文在寅大統領は、主要20カ国・地域(G20)首脳会議が開かれたアルゼンチンのブエノスアイレスでトランプ大統領と首脳会談を行い、「非核化に向けた動きに弾みをつける」との認識で一致しました。
アメリカと北韓は、1回目の米朝首脳会談が開かれて以降は、実質的な非核化と制裁の緩和をめぐって神経戦を展開していて、非核化交渉は目立った進展がありませんでした。
非核化をめぐる交渉が停滞する中、これまで米朝間の仲裁役を果たしてきた文在寅大統領としては、何らかの突破口を探す必要があり、その方法として 米朝首脳会談に先立って金正恩国務委員長のソウル訪問を進めることにしたもようです。

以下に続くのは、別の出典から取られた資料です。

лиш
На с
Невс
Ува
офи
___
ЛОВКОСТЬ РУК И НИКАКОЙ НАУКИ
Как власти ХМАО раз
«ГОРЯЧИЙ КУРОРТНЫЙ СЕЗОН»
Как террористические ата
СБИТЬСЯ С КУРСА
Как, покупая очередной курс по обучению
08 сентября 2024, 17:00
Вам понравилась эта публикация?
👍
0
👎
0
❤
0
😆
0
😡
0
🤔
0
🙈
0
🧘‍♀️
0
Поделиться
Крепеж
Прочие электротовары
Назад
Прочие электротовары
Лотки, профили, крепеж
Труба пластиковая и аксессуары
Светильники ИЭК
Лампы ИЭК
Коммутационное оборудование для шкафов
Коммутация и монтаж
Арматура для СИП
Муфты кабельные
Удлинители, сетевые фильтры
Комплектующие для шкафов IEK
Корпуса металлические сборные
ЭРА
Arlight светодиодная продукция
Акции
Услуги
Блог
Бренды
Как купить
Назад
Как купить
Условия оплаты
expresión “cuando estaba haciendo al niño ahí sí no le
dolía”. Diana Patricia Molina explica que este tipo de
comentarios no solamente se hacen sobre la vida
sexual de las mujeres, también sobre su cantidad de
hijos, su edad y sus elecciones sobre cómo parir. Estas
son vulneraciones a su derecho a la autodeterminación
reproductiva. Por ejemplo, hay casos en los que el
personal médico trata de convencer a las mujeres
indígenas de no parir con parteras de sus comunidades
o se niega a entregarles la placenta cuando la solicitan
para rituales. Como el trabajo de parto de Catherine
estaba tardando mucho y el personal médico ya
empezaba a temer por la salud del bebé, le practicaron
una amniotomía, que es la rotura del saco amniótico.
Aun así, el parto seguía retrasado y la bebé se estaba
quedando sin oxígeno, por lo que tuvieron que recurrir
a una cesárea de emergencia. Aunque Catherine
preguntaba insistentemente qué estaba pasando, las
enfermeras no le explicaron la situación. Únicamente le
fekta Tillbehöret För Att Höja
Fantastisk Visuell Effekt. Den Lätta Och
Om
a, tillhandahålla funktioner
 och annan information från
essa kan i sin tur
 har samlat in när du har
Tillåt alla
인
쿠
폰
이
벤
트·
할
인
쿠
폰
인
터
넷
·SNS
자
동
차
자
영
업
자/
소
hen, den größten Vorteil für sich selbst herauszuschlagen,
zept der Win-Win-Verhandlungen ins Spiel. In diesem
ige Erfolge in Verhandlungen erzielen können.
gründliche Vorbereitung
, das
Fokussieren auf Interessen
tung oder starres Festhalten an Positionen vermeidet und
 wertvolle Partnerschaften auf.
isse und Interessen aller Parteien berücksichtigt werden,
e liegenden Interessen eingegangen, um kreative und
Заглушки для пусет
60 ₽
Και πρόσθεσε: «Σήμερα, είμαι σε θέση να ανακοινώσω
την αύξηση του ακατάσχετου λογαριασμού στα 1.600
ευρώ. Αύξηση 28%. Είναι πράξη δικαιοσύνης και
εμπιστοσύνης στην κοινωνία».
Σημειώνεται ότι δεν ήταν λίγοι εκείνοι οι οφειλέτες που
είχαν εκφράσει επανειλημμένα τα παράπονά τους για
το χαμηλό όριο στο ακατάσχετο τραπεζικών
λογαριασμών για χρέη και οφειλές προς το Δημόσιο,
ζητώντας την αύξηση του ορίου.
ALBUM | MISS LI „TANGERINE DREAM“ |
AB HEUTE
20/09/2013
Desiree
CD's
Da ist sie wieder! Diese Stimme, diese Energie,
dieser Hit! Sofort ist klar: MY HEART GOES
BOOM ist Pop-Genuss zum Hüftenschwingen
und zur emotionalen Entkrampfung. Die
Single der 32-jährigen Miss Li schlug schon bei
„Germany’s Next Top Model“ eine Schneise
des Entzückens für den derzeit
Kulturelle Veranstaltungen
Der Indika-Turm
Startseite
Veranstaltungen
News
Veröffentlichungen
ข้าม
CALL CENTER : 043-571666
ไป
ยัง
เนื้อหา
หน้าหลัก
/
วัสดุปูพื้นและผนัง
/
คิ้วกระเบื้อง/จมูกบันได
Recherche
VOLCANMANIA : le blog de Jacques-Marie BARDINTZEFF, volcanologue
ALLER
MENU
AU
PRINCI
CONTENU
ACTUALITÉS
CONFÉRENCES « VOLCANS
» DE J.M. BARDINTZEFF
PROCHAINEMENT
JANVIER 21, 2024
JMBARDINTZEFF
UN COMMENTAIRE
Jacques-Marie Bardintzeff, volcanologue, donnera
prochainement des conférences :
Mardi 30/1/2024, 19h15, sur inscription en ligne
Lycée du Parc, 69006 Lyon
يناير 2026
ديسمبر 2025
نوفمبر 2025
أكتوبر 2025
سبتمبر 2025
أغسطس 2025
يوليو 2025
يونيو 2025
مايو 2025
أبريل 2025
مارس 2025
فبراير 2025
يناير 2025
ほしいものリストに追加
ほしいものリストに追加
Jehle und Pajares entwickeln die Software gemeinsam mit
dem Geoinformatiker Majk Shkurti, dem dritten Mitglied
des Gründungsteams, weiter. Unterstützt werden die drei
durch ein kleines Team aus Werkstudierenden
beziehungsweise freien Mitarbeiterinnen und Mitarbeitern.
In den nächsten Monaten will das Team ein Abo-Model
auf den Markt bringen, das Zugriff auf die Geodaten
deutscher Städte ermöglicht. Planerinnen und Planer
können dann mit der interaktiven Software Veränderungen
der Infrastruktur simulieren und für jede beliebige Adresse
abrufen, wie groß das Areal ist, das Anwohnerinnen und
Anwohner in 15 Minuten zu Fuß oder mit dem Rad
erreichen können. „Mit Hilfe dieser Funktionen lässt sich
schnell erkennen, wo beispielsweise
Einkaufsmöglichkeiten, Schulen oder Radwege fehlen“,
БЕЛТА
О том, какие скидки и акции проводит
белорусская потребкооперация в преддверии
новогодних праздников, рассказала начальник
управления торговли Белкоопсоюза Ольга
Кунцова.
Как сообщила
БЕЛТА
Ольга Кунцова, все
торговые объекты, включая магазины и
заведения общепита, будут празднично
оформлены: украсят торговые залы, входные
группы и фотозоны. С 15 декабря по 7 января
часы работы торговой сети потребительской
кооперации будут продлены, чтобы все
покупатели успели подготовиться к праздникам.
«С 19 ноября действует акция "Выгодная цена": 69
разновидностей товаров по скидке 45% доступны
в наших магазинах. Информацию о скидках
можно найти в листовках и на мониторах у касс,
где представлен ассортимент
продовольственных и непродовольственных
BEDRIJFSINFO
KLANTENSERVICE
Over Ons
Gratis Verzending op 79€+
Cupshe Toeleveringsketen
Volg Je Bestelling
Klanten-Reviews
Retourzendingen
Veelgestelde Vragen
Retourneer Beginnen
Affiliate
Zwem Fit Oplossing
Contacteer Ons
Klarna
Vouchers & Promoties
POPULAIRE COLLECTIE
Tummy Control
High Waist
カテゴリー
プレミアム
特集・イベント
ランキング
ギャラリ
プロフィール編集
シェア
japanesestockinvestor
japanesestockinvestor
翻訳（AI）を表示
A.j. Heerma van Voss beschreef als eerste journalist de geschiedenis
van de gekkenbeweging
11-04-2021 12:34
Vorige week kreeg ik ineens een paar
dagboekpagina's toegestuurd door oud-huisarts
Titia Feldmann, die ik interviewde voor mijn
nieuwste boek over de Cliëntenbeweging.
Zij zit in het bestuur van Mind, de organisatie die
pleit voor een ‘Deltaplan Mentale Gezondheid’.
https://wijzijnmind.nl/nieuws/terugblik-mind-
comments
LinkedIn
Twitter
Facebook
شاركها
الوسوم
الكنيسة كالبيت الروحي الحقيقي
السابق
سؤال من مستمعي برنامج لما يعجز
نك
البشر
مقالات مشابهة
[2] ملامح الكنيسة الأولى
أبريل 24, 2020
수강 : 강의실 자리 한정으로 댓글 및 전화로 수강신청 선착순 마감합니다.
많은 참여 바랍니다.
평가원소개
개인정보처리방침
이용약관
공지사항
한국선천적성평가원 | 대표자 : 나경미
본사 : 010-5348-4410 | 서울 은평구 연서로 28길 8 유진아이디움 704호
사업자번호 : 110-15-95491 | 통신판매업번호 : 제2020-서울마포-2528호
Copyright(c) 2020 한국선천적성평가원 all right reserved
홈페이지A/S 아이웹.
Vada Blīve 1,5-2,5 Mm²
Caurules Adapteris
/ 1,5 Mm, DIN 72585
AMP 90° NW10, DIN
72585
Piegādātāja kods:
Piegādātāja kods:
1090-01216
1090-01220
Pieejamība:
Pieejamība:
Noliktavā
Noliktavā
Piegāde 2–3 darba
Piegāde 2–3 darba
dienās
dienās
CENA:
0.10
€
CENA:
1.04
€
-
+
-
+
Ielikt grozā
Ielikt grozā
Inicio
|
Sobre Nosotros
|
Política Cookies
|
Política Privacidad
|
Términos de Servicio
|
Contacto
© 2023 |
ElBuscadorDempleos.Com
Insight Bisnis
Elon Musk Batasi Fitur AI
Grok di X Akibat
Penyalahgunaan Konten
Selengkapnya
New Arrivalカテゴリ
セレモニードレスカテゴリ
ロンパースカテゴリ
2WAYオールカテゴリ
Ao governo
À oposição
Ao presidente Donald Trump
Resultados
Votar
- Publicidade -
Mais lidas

そして、今回の韓米首脳会談で、このことをトランプ大統領に説明し、了承を得た形となりました。
米朝首脳会談に先立って金正恩委員長のソウル訪問が実現するのは難しいというのが一般的な観測でしたが、今回の米朝首脳会談でトランプ大統領から了承を得ただけでなく、金委員長に伝えてほしいメッセージも受け取ったことから、金委員長の年内のソウル訪問が実現するかどうか関心が集まっています。
ただ、問題なのは、金正恩委員長の決断です。
11月末のメディアの報道によりますと、南北はソウルで3日間の日程で首脳会談を開催することでほぼ合意し、時期としては12月の14日、あるいは15日から金正恩委員長がソウルを訪問する方向で調整が進んでいるとされていました。
しかし、今のところ大統領府青瓦台は具体的な時期については言及を避けています。
米朝の非核化交渉が進展しない状況では南北関係の進展も難しいということを知っているからです。
史上初めて北韓の最高指導者がソウルを訪問することになれば、南北関係改善に向けた破格の合意などの成果が必要ですが、合意したにしてもアメリカの同意なければ合意を実行に移すのは難しいのが現状です。
また、北韓では12月に翌年の経済開発計画といった国家戦略を練るなど、忙しい時期で、金正恩委員長も翌年の新年の辞を準備するために多忙な時期で、こうした時期にソウル訪問するのは少なからず無理があります。
ソウル訪問で南北関係に何らかの変化がある場合、新年の辞に反映しなければなりませんが、どういった形で新年の辞に反映するかを検討する時間が短いという問題もあります。
ということで、金正恩委員長としては年内ソウル訪問に少なからず負担を感じるしかありません。
金正恩委員長が年内にソウルを訪問するかどうかはまだ分かっていませんが、もし年内にソウルを訪問することになれば、今後の南北関係や米朝非核化交渉にも少なくない変化が予想されます。